To explain deposits of minerals containing calcium, magnesium, and iron, in the rock, Niles and his colleagues suggest the rock was sitting at or near the surface of Mars, with water rich in carbon dioxide bubbling up to the surface in the area from deep underground, perhaps as part of a hot spring. The relative amounts of the three metals deposited from solution depend on the temperature of the water they were dissolved in. The team used previous measurements of these amounts to calculate a water temperature of less than 100 °C. This was not a certainty beforehand, since water can remain liquid above that temperature at the higher pressures underground. "These minerals were formed in what is very likely to have been a habitable environment," Niles says.
The study shows there is still more to learn from what is "probably the single most examined rock in all of human history," says Marc Fries of NASA's Jet Propulsion Laboratory in Pasadena, California, who has previously examined samples of the meteorite but was not a member of Niles's team. But there is still no proof of any past Martian life in the rock, he and Niles agree. Determining whether Mars ever harboured life may require a mission to bring back rock samples from the planet, he says.

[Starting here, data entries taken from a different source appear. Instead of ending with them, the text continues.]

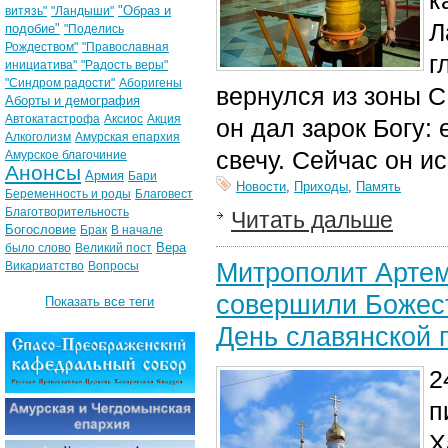
к
"Образ и
витязь"
"Ландыши"
Л
подобие"
"Поделись
Рождеством"
"Православная
г
инициатива"
"Радость веры"
"Синдром радости"
Аборигены
вернулся из зоны 
Аборты и демография
Автокатастрофа
Аксиос
Акция
он дал зарок Богу:
Алкоголизм
Амурская епархия
свечу. Сейчас он и
Амурское благочиние
Анонсы
Армия
Бари
Новости
,
Приходы
,
Память
Беременность и роды
Благовест
Благотворительность
Читать дальше
Богословие
Брак
В начале
Вера
было слово
Великий пост
Митрополит Артем
Викариатство
Вопросы
совершили Божест
Показать все теги
День славянской 
2
п
Х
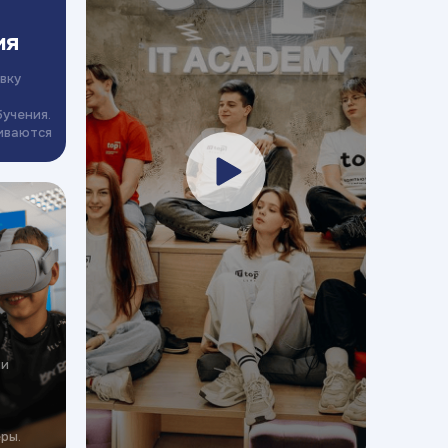
ия
вку
бучения.
иваются
ми
ры.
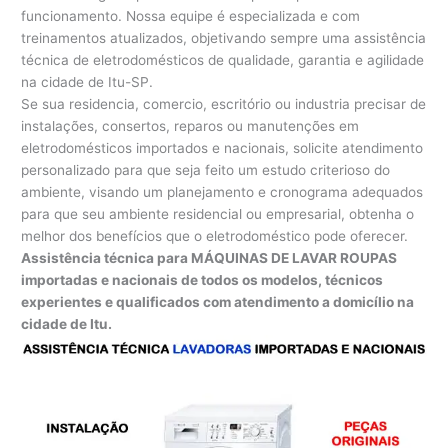
funcionamento. Nossa equipe é especializada e com
treinamentos atualizados, objetivando sempre uma assistência
técnica de eletrodomésticos de qualidade, garantia e agilidade
na cidade de Itu-SP.
Se sua residencia, comercio, escritório ou industria precisar de
instalações, consertos, reparos ou manutenções em
eletrodomésticos importados e nacionais, solicite atendimento
personalizado para que seja feito um estudo criterioso do
ambiente, visando um planejamento e cronograma adequados
para que seu ambiente residencial ou empresarial, obtenha o
melhor dos benefícios que o eletrodoméstico pode oferecer.
Assistência técnica para MÁQUINAS DE LAVAR ROUPAS
importadas e nacionais de todos os modelos, técnicos
experientes e qualificados com atendimento a domicílio na
cidade de Itu.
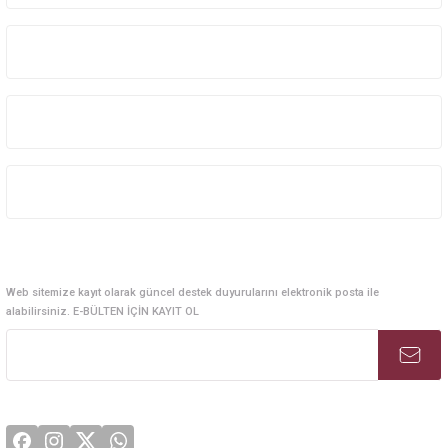
Kurumsal Sistem Çözümleri
Kurumsal
Kategoriler
Alışveriş
E-Bülten Abonelik
Web sitemize kayıt olarak güncel destek duyurularını elektronik posta ile
alabilirsiniz. E-BÜLTEN İÇİN KAYIT OL
Sosyal Medya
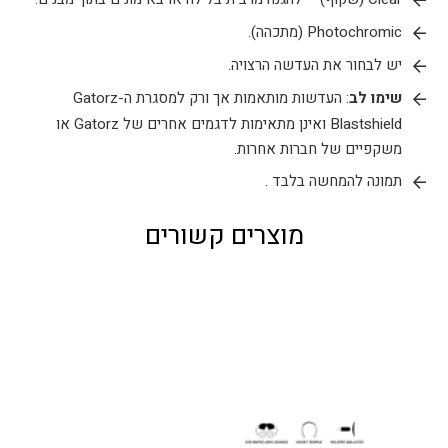
Photochromic (מתכהה).
יש לבחור את העדשה הרצויה.
שימו לב
: העדשות מותאמות אך ורק למסגרת ה-Gatorz
Blastshield ואינן מתאימות לדגמים אחרים של Gatorz או
משקפיים של חברות אחרות.
תמונה להמחשה בלבד .
מוצרים קשורים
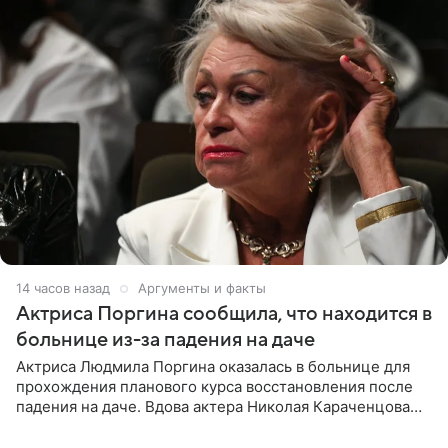
14 часов назад
Аргументы и факты
Актриса Поргина сообщила, что находится в
больнице из-за падения на даче
Актриса Людмила Поргина оказалась в больнице для
прохождения планового курса восстановления после
падения на даче. Вдова актера Николая Караченцова
рассказала об этом сайту MK.ru. Знаменитость получила
сильный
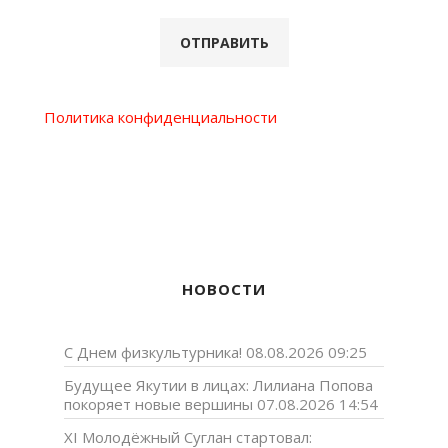
Политика конфиденциальности
НОВОСТИ
С Днем физкультурника!
08.08.2026 09:25
Будущее Якутии в лицах: Лилиана Попова
покоряет новые вершины
07.08.2026 14:54
XI Молодёжный Суглан стартовал:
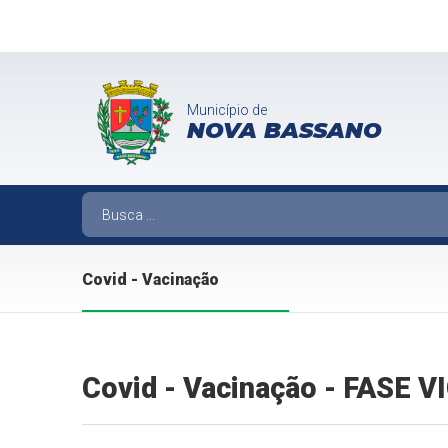
Município de
NOVA BASSANO
Covid - Vacinação
Covid - Vacinação - FASE 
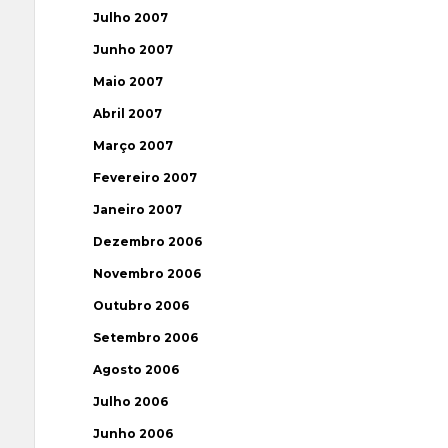
Julho 2007
Junho 2007
Maio 2007
Abril 2007
Março 2007
Fevereiro 2007
Janeiro 2007
Dezembro 2006
Novembro 2006
Outubro 2006
Setembro 2006
Agosto 2006
Julho 2006
Junho 2006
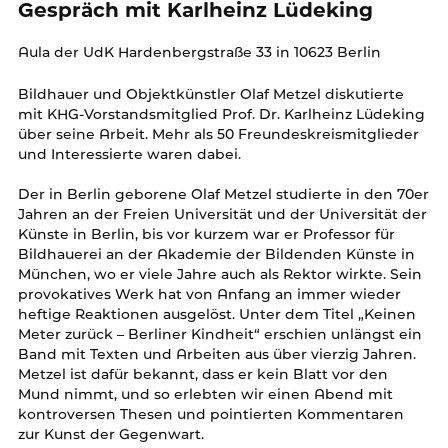
Gespräch mit Karlheinz Lüdeking
Aula der UdK Hardenbergstraße 33 in 10623 Berlin
Bildhauer und Objektkünstler Olaf Metzel diskutierte
mit KHG-Vorstandsmitglied Prof. Dr. Karlheinz Lüdeking
über seine Arbeit. Mehr als 50 Freundeskreismitglieder
und Interessierte waren dabei.
Der in Berlin geborene Olaf Metzel studierte in den 70er
Jahren an der Freien Universität und der Universität der
Künste in Berlin, bis vor kurzem war er Professor für
Bildhauerei an der Akademie der Bildenden Künste in
München, wo er viele Jahre auch als Rektor wirkte. Sein
provokatives Werk hat von Anfang an immer wieder
heftige Reaktionen ausgelöst. Unter dem Titel „Keinen
Meter zurück – Berliner Kindheit“ erschien unlängst ein
Band mit Texten und Arbeiten aus über vierzig Jahren.
Metzel ist dafür bekannt, dass er kein Blatt vor den
Mund nimmt, und so erlebten wir einen Abend mit
kontroversen Thesen und pointierten Kommentaren
zur Kunst der Gegenwart.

[Looking good for at least fossilised life on Mars I think. It’d be fascinating if they could determine if life evolved independently there as well as here. If that can happen twice in a relatively ordinary system as ours then the possibility of life out there goes up quite a few notches. Exciting times!]
2 comments:
It would be a tremendously important find since it would just about prove that life was everywhere throughout the universe (as long as the microbes were truly part of a "second Eden" and not related to those on Earth.)
Definitely, Karlo. If life emerged & evolved independently on Mars it would indicate that life was pretty common in the rest on the Galaxy/Universe. Afterall there's nothing *that* special about our particular star system.
I have a feeling that if we ever get 'out there' we'll be tripping over other life forms wherever we go.